Avoiding the Pitfalls: Thompson, et al

Introduction to Part One: "Against Dualism"

Notes regretfully that social science is steeped in dualisms. Though the latter can be useful in making analytical distinctions, a too heavy reliance on them can obscure extensive interdependencies between phenomenon. They argue that there is no need to choose between falsely dichotomized elements.

 

Culture/Structure

The debate continues to rage within social science as to the relationship between culture (values, beliefs, any/all mental products) and institutional structures. Cultural biases and social institutions must be seen as mutually interdependent and reinforcing. The authors insist that "asking which comes first of which should be given priority is a nonstarter" (21). Such chicken or the egg investigations will be conspicuously lacking from their brand of cultural investigation. They wish to bring the two aspects of human life together.

 

Individual/Society

They also see the never ending battle between "voluntarists" and those who stress the way in which institutional arrangements constrain behavior as fruitless. The see individuals as constrained but also capable of transforming/eliminating those constraints. To use their rather cunning analogy, "the individual (unlike the behaviorist's rats shapes the maze while running in it" (22).

 

Fact/Value

Facts as filtered through a cultural screen. Weber's distinction is artificial in that our sense of what ought to be is conditioned by what we sense is possible, based on experience. If world views are not supported by perceived reality "this discrepancy between the expectation and the result can dislodge individuals from their existing view of how the world ought to be and thrust them into another" (22).

 

Finally, the authors (as many have before them) discard the rational/irrational dichotomy, upon which is imposed the division between modern and premodern societies, as a meaningful way of classifying ways of life.

 

Introduction to Part Two: "The Indispensability of Functional Explanation"

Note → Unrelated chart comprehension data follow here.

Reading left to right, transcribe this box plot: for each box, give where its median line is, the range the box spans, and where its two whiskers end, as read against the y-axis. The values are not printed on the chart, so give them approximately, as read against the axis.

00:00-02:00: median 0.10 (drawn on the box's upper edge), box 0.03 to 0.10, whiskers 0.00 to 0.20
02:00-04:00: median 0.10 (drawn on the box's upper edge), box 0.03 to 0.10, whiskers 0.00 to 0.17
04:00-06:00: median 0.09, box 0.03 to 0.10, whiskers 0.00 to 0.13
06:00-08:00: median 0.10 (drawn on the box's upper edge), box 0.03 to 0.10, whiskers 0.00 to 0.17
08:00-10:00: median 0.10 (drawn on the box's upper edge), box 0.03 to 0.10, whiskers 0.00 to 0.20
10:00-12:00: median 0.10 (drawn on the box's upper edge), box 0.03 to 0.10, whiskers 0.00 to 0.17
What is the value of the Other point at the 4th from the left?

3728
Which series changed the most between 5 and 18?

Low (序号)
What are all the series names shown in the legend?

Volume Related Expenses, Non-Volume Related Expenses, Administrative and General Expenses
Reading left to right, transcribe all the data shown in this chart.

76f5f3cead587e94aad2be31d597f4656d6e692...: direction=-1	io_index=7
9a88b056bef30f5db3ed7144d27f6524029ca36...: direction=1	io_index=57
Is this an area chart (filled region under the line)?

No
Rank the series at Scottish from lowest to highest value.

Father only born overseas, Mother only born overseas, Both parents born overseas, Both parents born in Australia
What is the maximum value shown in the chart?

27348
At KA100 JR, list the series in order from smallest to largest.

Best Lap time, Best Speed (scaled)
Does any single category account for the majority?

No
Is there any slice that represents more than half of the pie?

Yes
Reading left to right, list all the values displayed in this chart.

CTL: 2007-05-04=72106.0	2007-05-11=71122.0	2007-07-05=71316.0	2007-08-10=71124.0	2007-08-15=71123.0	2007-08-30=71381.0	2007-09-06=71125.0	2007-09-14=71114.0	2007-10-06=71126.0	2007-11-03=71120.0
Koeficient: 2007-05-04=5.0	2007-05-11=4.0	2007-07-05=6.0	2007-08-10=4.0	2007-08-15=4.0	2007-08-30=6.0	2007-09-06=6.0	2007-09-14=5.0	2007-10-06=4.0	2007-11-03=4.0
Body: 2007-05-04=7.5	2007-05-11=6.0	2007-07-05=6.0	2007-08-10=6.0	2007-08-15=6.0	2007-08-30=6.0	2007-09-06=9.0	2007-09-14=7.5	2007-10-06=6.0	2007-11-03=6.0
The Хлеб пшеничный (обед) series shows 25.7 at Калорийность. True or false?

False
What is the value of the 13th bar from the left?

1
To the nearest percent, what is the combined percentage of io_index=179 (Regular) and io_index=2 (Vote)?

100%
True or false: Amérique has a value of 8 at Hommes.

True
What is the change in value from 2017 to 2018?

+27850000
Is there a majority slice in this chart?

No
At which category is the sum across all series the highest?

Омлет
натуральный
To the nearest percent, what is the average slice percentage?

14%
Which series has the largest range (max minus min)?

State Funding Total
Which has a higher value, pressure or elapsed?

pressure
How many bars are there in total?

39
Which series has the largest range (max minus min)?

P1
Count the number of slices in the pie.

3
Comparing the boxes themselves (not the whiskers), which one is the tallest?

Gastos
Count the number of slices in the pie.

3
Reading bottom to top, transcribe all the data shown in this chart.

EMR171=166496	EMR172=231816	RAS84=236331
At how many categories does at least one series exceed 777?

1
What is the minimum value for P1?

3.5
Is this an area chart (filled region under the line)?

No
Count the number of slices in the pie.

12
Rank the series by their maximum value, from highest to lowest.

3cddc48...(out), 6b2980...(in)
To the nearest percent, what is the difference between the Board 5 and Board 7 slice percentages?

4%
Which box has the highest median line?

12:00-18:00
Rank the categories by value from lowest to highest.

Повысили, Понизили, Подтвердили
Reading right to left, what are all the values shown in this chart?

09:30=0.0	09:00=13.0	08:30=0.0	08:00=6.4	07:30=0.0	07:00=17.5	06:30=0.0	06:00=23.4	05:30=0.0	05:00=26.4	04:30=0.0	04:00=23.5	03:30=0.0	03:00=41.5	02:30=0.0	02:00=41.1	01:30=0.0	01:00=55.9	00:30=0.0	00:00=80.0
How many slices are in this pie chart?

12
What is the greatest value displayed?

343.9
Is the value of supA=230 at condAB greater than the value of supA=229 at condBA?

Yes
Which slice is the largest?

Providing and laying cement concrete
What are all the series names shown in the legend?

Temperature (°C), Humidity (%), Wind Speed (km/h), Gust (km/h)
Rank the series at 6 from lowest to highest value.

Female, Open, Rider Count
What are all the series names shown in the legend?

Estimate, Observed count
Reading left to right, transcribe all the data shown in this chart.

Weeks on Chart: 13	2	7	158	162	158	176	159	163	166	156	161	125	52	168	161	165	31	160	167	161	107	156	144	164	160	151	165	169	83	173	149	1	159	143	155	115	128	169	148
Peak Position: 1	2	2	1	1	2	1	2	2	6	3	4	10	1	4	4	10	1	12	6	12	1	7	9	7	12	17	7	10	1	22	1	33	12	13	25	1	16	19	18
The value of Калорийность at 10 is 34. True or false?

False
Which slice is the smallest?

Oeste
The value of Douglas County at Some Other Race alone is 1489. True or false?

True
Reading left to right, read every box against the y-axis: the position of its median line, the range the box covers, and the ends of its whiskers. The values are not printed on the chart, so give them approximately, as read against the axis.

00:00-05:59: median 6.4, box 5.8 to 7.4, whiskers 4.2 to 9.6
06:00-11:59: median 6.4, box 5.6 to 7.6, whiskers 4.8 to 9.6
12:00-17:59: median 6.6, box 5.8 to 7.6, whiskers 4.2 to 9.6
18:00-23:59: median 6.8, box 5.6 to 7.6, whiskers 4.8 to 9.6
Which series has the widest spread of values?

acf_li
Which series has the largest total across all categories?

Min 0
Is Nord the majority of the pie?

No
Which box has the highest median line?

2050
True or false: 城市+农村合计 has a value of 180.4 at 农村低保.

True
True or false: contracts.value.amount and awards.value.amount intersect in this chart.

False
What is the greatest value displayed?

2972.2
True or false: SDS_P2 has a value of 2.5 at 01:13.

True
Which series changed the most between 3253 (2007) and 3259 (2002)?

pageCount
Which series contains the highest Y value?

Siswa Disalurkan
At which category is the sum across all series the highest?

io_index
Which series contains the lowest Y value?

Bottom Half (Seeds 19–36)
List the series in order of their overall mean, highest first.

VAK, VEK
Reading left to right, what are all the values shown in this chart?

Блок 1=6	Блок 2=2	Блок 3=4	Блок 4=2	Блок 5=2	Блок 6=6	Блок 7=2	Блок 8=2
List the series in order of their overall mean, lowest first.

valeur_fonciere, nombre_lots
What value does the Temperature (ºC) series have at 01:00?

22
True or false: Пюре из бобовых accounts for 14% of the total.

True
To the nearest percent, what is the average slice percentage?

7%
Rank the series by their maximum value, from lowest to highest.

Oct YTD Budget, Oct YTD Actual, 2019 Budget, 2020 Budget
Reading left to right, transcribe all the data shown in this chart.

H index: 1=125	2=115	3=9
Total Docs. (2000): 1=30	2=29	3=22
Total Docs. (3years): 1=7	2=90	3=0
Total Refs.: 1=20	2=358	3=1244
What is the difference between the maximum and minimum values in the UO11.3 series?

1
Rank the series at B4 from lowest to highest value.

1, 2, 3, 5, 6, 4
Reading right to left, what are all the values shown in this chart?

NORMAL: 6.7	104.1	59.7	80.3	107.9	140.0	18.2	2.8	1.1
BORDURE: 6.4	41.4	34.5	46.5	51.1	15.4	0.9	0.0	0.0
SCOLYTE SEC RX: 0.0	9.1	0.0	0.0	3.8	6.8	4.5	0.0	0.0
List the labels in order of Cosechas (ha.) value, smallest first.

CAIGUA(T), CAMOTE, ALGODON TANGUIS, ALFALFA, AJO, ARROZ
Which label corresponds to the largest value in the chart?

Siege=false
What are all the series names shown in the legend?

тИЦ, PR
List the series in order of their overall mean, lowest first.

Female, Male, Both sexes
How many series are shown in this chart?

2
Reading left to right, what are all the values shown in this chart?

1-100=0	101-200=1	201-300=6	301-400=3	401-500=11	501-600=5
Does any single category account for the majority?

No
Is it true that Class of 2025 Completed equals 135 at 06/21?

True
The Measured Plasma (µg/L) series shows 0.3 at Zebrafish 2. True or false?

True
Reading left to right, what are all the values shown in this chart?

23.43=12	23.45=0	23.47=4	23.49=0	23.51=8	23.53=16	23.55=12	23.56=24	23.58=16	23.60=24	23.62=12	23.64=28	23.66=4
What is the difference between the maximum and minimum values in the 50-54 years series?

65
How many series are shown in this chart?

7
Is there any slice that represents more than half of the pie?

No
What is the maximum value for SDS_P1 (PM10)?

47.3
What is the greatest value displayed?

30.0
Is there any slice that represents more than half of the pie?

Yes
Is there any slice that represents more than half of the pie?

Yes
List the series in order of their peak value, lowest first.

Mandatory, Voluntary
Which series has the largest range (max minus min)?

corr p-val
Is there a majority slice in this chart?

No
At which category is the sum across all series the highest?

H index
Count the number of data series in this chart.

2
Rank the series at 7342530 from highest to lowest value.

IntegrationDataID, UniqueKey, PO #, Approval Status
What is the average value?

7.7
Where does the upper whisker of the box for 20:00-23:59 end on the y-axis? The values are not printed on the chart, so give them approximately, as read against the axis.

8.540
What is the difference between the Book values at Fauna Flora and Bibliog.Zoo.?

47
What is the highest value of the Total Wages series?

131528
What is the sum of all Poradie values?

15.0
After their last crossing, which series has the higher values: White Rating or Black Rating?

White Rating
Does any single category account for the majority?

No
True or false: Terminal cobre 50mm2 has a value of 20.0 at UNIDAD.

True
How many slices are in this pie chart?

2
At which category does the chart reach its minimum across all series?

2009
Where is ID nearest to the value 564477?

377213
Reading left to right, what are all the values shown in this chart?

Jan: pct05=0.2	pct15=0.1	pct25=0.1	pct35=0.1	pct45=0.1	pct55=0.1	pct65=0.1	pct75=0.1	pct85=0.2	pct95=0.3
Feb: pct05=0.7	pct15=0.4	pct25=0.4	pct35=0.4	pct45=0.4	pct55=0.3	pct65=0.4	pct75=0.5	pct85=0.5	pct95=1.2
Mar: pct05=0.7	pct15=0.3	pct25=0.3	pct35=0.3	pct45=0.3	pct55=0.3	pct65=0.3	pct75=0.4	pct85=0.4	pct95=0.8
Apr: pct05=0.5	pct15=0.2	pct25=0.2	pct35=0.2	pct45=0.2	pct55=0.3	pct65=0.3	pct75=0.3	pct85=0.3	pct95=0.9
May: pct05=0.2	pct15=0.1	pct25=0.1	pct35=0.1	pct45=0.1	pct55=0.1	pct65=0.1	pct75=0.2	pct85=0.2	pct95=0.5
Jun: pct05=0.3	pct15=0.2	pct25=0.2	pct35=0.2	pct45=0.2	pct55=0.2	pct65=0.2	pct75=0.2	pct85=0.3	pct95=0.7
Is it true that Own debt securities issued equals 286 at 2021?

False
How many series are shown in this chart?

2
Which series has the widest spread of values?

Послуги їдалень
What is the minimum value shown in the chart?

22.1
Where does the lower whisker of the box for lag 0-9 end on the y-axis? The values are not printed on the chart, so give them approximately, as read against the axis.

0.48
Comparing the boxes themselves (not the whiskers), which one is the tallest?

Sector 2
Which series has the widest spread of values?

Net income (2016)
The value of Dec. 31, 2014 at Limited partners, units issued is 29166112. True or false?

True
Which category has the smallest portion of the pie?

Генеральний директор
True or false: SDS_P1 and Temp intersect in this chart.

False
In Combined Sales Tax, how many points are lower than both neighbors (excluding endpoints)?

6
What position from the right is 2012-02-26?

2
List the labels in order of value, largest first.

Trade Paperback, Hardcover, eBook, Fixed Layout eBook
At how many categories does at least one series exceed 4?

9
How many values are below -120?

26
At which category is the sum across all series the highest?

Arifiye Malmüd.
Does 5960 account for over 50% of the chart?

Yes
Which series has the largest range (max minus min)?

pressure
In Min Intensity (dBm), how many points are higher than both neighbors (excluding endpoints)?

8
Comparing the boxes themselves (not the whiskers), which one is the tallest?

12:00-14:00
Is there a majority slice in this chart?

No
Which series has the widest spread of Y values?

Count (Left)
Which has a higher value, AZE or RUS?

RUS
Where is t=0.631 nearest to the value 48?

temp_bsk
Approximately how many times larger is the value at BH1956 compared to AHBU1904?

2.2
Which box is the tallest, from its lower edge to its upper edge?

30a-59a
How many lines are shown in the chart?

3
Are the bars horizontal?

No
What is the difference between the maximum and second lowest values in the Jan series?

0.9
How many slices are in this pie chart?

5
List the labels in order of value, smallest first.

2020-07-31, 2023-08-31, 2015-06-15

Functionalism is flawed not in theory, but in practice. They note that though many social scientists consider functionalism an embarrassment to the field, these same practitioners unwittingly employ functionalist explanations. An example would be Marxists who, while decrying functionalism employ an essentially functionalist logic, stressing the way in which institutional arrangements or patterns of belief serve capitalist interests. Traditional functionalists erred in asking what was functional for whole societies and ignoring issues of conflict. In contrast, the authors' cultural -functional theory, by tying functions to ways of life, explicitly addresses the question of conflict, asking who benefits and acknowledging that a behavior that is functional for one group-one way of life-will often undermine other ways of life.

 

Chapter ?: "Merton, Stinchcombe, and Elster" (very brief excerpt)

Just as traditional functionalists erred in attaching functions to whole societies rather than their "constituent ways of life" (groups with differing cultures), traditional students of political culture erred in assuming that each nation (or ethnic group or tribe) had a single political culture.

 

Introduction to Part Three: Cultures Are Plural, Not Singular

What is Political?

Definitions of the political are in and of themselves culturally based. The study of political culture (as distinct from culture generally) must pay "special attention to the ways in which the boundary between political and nonpolitical is socially negotiated. More important, it also means that political scientists must give up the notion that the distinction between politics and other spheres (whether economic, social or something else) is "out there in the world", ready made to be picked up and used" (217).

 

Responding to Major Criticisms of Traditional Approaches to Political Culture

But what about structure?

The criticism is that described by Hannerz as often lodged against the "culture of poverty " thesis. Behavior that is being explained as the product of culture, it is charged, is more the product of structural constraints. Just as high levels of black unemployment are attributed not to cultural rejections of honest labor but are instead the product of limited economic opportunity, the absence of collection action (to use the example provided by the authors) is attributed to an "irrational ethos" (lack of trust, etc.), ignoring the their marginalized position in the economic and political structure. Thompson et al, take a tack similar to Hannerz'. They are unwilling to relinquish culture as an explanatory variable but stresses that political cultures develop as individuals, over their lifetime, are exposed to political institutions. This allows for change--prompted by changing institutions and circumstances--within political culture, a contrast to the static notions favored by traditional authors.

 

Moving Beyond "National Character"

Research in political culture had its intellectual roots in the studies of national culture (Margaret Mead and others). But by assigning a country a given culture (and a corresponding political culture) early theorists were then unable to explain conflict. This tended to be left to those brandishing political economic concepts of class and self-interest.

 

Thompson notes that, despite a growing body of empirical evidence suggesting the inadequacy of the one nation/one political culture formula, it is alive and well. The authors take a stand against this practice, asserting that "no matter what their level of technology, literacy rate, or type of political system, countries are constituted of competing political cultures, not a single political culture" (216).